* **About this exercise**
Please repeat every line of the entries below, keeping each one unchanged.
===== Data under study =====
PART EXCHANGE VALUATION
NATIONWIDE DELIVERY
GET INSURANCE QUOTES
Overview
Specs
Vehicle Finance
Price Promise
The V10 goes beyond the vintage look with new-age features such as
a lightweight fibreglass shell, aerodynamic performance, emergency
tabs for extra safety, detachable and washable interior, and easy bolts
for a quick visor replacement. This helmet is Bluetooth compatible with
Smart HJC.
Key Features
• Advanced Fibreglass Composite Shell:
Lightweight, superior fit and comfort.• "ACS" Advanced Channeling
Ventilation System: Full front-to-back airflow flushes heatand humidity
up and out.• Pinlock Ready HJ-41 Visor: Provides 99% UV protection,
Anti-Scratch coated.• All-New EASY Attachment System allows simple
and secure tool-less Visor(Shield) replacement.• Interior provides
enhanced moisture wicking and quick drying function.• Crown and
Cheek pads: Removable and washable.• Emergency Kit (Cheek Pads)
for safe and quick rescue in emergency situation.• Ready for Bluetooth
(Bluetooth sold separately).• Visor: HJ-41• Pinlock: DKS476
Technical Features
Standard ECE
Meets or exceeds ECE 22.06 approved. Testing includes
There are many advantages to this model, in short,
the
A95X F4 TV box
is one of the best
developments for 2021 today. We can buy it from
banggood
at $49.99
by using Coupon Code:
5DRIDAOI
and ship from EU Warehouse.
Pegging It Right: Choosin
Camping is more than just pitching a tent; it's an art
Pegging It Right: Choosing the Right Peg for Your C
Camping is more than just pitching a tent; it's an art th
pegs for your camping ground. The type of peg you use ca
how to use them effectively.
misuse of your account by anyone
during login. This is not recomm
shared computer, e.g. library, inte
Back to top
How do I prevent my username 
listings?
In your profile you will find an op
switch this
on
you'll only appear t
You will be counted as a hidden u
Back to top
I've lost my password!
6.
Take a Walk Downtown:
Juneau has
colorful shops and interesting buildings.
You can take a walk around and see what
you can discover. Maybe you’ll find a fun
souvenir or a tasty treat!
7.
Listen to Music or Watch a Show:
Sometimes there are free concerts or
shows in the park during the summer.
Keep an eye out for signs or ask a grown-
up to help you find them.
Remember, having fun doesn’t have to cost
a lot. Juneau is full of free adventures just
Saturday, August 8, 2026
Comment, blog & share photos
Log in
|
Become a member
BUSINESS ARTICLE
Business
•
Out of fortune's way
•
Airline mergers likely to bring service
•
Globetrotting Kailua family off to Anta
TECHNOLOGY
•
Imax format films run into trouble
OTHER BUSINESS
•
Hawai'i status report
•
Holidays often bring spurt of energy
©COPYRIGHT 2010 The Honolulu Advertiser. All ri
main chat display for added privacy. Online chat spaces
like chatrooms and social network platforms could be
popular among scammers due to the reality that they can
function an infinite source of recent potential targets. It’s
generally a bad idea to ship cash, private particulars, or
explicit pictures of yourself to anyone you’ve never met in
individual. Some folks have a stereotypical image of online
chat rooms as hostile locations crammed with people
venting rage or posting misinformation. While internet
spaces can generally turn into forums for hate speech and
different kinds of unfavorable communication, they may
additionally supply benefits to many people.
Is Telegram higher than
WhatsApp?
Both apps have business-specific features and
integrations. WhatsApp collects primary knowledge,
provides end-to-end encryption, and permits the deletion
=====
* **Task answer**
PART EXCHANGE VALUATION
NATIONWIDE DELIVERY
GET INSURANCE QUOTES
Overview
Specs
Vehicle Finance
Price Promise
The V10 goes beyond the vintage look with new-age features such as
a lightweight fibreglass shell, aerodynamic performance, emergency
tabs for extra safety, detachable and washable interior, and easy bolts
for a quick visor replacement. This helmet is Bluetooth compatible with
Smart HJC.
Key Features
• Advanced Fibreglass Composite Shell:
Lightweight, superior fit and comfort.• "ACS" Advanced Channeling
Ventilation System: Full front-to-back airflow flushes heatand humidity
up and out.• Pinlock Ready HJ-41 Visor: Provides 99% UV protection,
Anti-Scratch coated.• All-New EASY Attachment System allows simple
and secure tool-less Visor(Shield) replacement.• Interior provides
enhanced moisture wicking and quick drying function.• Crown and
Cheek pads: Removable and washable.• Emergency Kit (Cheek Pads)
for safe and quick rescue in emergency situation.• Ready for Bluetooth
(Bluetooth sold separately).• Visor: HJ-41• Pinlock: DKS476
Technical Features
Standard ECE
Meets or exceeds ECE 22.06 approved. Testing includes
There are many advantages to this model, in short,
the
A95X F4 TV box
is one of the best
developments for 2021 today. We can buy it from
banggood
at $49.99
by using Coupon Code:
5DRIDAOI
and ship from EU Warehouse.
Pegging It Right: Choosin
Camping is more than just pitching a tent; it's an art
Pegging It Right: Choosing the Right Peg for Your C
Camping is more than just pitching a tent; it's an art th
pegs for your camping ground. The type of peg you use ca
how to use them effectively.
misuse of your account by anyone
during login. This is not recomm
shared computer, e.g. library, inte
Back to top
How do I prevent my username 
listings?
In your profile you will find an op
switch this
on
you'll only appear t
You will be counted as a hidden u
Back to top
I've lost my password!
6.
Take a Walk Downtown:
Juneau has
colorful shops and interesting buildings.
You can take a walk around and see what
you can discover. Maybe you’ll find a fun
souvenir or a tasty treat!
7.
Listen to Music or Watch a Show:
Sometimes there are free concerts or
shows in the park during the summer.
Keep an eye out for signs or ask a grown-
up to help you find them.
Remember, having fun doesn’t have to cost
a lot. Juneau is full of free adventures just
Saturday, August 8, 2026
Comment, blog & share photos
Log in
|
Become a member
BUSINESS ARTICLE
Business
•
Out of fortune's way
•
Airline mergers likely to bring service
•
Globetrotting Kailua family off to Anta
TECHNOLOGY
•
Imax format films run into trouble
OTHER BUSINESS
•
Hawai'i status report
•
Holidays often bring spurt of energy
©COPYRIGHT 2010 The Honolulu Advertiser. All ri
main chat display for added privacy. Online chat spaces
like chatrooms and social network platforms could be
popular among scammers due to the reality that they can
function an infinite source of recent potential targets. It’s
generally a bad idea to ship cash, private particulars, or
explicit pictures of yourself to anyone you’ve never met in
individual. Some folks have a stereotypical image of online
chat rooms as hostile locations crammed with people
venting rage or posting misinformation. While internet
spaces can generally turn into forums for hate speech and
different kinds of unfavorable communication, they may
additionally supply benefits to many people.
Is Telegram higher than
WhatsApp?
Both apps have business-specific features and
integrations. WhatsApp collects primary knowledge,
provides end-to-end encryption, and permits the deletion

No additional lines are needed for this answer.